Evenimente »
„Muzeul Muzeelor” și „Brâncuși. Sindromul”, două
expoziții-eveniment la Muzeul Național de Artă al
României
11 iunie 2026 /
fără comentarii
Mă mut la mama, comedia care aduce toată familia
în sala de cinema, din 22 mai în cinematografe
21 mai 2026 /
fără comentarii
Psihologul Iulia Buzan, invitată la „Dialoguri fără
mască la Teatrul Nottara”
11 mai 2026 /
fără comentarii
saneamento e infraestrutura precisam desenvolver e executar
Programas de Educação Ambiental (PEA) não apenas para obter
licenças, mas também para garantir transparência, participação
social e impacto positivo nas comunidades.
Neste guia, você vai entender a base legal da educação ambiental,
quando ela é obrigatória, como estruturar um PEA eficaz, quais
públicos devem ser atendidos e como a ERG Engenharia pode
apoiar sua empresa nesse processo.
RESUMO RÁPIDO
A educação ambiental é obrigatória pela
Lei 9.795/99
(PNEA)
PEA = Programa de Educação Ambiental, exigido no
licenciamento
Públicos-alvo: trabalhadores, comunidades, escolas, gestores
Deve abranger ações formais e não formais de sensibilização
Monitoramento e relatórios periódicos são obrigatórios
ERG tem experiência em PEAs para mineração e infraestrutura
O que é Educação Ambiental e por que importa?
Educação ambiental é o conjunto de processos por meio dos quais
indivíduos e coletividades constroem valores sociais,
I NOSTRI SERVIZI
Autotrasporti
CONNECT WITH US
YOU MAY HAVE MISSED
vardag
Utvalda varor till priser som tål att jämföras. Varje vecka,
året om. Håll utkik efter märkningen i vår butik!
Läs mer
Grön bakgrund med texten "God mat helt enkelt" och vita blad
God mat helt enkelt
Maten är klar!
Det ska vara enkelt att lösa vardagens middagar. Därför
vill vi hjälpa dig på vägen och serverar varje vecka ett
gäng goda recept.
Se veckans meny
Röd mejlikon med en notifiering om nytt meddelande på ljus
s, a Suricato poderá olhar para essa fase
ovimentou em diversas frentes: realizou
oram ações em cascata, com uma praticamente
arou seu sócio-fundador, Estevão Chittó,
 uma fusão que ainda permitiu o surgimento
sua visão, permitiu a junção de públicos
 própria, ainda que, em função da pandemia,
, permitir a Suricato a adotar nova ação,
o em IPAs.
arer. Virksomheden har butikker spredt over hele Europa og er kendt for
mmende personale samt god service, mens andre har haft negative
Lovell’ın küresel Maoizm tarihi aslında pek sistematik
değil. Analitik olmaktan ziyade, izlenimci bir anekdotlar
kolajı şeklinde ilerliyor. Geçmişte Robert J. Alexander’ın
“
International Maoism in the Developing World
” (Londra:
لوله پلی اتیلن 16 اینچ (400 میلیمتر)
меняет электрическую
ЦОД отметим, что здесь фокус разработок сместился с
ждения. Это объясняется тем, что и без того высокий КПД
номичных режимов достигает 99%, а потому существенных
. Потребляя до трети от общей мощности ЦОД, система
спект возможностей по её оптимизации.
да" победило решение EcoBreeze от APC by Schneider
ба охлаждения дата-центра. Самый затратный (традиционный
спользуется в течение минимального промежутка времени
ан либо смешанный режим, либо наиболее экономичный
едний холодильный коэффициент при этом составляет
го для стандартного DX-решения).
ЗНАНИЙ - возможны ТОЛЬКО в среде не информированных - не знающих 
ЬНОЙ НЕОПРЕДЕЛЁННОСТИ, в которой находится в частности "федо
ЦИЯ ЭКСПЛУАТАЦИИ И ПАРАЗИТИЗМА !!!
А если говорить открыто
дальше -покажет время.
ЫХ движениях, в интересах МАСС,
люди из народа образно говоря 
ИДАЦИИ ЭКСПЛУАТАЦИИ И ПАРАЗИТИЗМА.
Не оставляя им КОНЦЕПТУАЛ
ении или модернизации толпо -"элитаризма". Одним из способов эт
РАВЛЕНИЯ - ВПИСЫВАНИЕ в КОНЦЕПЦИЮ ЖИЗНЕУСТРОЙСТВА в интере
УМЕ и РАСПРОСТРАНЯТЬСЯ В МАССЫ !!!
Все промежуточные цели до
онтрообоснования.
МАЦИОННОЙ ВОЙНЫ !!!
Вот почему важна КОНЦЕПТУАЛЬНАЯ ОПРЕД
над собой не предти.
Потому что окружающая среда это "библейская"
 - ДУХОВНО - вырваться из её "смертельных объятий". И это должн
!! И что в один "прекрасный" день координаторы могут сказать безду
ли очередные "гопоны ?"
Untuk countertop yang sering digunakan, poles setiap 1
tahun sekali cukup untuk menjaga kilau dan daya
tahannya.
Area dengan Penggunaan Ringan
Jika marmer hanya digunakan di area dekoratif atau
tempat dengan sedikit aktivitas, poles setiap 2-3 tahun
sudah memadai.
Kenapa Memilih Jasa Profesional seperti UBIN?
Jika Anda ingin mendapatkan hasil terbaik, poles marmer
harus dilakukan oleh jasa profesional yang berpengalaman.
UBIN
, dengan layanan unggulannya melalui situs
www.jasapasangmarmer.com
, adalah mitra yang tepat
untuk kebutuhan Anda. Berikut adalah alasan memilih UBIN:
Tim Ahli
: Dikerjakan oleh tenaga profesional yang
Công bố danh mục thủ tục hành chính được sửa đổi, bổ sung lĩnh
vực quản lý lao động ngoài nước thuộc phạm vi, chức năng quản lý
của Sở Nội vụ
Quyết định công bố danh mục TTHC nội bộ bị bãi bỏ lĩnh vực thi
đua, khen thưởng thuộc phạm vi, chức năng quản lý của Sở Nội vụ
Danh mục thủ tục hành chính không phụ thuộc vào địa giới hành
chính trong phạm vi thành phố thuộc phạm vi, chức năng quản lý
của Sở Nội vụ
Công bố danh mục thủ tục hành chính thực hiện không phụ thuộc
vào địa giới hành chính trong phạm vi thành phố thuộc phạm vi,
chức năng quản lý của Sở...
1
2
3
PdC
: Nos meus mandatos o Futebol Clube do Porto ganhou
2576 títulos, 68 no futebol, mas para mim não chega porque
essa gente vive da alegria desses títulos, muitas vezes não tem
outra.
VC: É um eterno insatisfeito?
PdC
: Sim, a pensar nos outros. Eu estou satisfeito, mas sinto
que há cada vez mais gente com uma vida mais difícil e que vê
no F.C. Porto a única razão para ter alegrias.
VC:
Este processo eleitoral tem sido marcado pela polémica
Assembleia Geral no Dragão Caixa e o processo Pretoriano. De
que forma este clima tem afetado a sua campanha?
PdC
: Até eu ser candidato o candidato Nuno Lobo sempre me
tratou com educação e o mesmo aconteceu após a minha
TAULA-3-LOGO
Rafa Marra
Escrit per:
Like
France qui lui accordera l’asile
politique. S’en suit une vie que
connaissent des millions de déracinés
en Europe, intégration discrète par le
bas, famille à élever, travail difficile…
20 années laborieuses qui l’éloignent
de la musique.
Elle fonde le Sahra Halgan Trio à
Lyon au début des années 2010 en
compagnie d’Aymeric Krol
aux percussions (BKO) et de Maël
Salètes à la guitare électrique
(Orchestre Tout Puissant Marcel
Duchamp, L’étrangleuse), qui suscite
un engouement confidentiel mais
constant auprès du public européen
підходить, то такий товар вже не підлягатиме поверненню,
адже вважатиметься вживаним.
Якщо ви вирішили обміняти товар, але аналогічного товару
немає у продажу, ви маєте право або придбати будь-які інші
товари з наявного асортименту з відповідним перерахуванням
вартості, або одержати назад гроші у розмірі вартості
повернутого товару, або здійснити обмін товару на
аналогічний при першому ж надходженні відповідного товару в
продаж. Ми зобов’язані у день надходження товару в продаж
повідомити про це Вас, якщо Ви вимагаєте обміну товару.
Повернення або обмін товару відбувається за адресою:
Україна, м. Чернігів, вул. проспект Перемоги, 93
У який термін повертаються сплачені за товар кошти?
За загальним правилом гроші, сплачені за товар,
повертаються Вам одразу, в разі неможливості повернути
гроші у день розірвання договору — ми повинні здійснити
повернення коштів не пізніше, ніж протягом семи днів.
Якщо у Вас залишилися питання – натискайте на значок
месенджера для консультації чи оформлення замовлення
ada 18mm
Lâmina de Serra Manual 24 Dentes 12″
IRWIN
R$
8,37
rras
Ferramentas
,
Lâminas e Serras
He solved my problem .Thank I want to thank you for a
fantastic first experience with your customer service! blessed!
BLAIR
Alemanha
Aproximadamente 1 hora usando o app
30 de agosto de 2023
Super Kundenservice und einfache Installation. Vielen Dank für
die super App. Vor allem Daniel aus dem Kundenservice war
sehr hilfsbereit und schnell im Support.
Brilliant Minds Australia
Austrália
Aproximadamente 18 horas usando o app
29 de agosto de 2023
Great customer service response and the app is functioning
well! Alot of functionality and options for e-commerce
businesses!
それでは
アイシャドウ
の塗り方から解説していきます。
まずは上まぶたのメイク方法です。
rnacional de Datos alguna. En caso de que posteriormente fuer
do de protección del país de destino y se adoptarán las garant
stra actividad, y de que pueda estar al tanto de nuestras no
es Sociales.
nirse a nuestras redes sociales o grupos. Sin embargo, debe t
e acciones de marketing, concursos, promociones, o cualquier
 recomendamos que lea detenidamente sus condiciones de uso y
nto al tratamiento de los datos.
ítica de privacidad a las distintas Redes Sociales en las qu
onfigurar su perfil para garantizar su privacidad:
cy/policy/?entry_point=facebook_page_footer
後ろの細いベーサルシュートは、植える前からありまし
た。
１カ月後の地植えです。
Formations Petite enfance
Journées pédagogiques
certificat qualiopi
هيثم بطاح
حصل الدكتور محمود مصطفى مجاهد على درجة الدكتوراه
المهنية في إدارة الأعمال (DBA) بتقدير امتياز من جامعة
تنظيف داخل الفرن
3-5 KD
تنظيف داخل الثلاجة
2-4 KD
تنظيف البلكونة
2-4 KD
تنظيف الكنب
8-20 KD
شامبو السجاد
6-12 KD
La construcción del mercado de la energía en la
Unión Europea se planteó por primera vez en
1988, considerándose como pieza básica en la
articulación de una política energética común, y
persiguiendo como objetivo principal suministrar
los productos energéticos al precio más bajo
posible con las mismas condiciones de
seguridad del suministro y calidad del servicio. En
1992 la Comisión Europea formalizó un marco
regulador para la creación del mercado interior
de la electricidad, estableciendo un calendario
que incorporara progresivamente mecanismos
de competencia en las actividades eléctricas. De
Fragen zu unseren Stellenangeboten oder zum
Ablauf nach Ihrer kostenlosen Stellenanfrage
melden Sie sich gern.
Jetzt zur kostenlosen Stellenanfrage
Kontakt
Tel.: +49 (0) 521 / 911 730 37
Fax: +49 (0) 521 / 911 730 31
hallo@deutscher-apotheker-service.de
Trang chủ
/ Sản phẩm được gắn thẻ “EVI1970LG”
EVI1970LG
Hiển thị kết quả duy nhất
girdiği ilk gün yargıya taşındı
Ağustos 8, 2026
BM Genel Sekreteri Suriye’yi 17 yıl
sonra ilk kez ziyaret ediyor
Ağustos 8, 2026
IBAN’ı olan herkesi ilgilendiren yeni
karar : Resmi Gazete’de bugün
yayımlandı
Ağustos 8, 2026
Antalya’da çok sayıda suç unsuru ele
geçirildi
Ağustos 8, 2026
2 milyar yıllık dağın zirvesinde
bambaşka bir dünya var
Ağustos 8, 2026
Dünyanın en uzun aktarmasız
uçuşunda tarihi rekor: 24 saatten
======
» Task item:
Format the text of the rows above as a Markdown table with the columns No. and Line. Start with the first line, continue through the line containing "arer. Virksomheden har", and leave out any blank lines.

» Solved exercise:
| No. | Line |
|---|---|
| 1 | Evenimente » |
| 2 | „Muzeul Muzeelor” și „Brâncuși. Sindromul”, două |
| 3 | expoziții-eveniment la Muzeul Național de Artă al |
| 4 | României |
| 5 | 11 iunie 2026 / |
| 6 | fără comentarii |
| 7 | Mă mut la mama, comedia care aduce toată familia |
| 8 | în sala de cinema, din 22 mai în cinematografe |
| 9 | 21 mai 2026 / |
| 10 | fără comentarii |
| 11 | Psihologul Iulia Buzan, invitată la „Dialoguri fără |
| 12 | mască la Teatrul Nottara” |
| 13 | 11 mai 2026 / |
| 14 | fără comentarii |
| 15 | saneamento e infraestrutura precisam desenvolver e executar |
| 16 | Programas de Educação Ambiental (PEA) não apenas para obter |
| 17 | licenças, mas também para garantir transparência, participação |
| 18 | social e impacto positivo nas comunidades. |
| 19 | Neste guia, você vai entender a base legal da educação ambiental, |
| 20 | quando ela é obrigatória, como estruturar um PEA eficaz, quais |
| 21 | públicos devem ser atendidos e como a ERG Engenharia pode |
| 22 | apoiar sua empresa nesse processo. |
| 23 | RESUMO RÁPIDO |
| 24 | A educação ambiental é obrigatória pela |
| 25 | Lei 9.795/99 |
| 26 | (PNEA) |
| 27 | PEA = Programa de Educação Ambiental, exigido no |
| 28 | licenciamento |
| 29 | Públicos-alvo: trabalhadores, comunidades, escolas, gestores |
| 30 | Deve abranger ações formais e não formais de sensibilização |
| 31 | Monitoramento e relatórios periódicos são obrigatórios |
| 32 | ERG tem experiência em PEAs para mineração e infraestrutura |
| 33 | O que é Educação Ambiental e por que importa? |
| 34 | Educação ambiental é o conjunto de processos por meio dos quais |
| 35 | indivíduos e coletividades constroem valores sociais, |
| 36 | I NOSTRI SERVIZI |
| 37 | Autotrasporti |
| 38 | CONNECT WITH US |
| 39 | YOU MAY HAVE MISSED |
| 40 | vardag |
| 41 | Utvalda varor till priser som tål att jämföras. Varje vecka, |
| 42 | året om. Håll utkik efter märkningen i vår butik! |
| 43 | Läs mer |
| 44 | Grön bakgrund med texten "God mat helt enkelt" och vita blad |
| 45 | God mat helt enkelt |
| 46 | Maten är klar! |
| 47 | Det ska vara enkelt att lösa vardagens middagar. Därför |
| 48 | vill vi hjälpa dig på vägen och serverar varje vecka ett |
| 49 | gäng goda recept. |
| 50 | Se veckans meny |
| 51 | Röd mejlikon med en notifiering om nytt meddelande på ljus |
| 52 | s, a Suricato poderá olhar para essa fase |
| 53 | ovimentou em diversas frentes: realizou |
| 54 | oram ações em cascata, com uma praticamente |
| 55 | arou seu sócio-fundador, Estevão Chittó, |
| 56 |  uma fusão que ainda permitiu o surgimento |
| 57 | sua visão, permitiu a junção de públicos |
| 58 |  própria, ainda que, em função da pandemia, |
| 59 | , permitir a Suricato a adotar nova ação, |
| 60 | o em IPAs. |
| 61 | arer. Virksomheden har butikker spredt over hele Europa og er kendt for |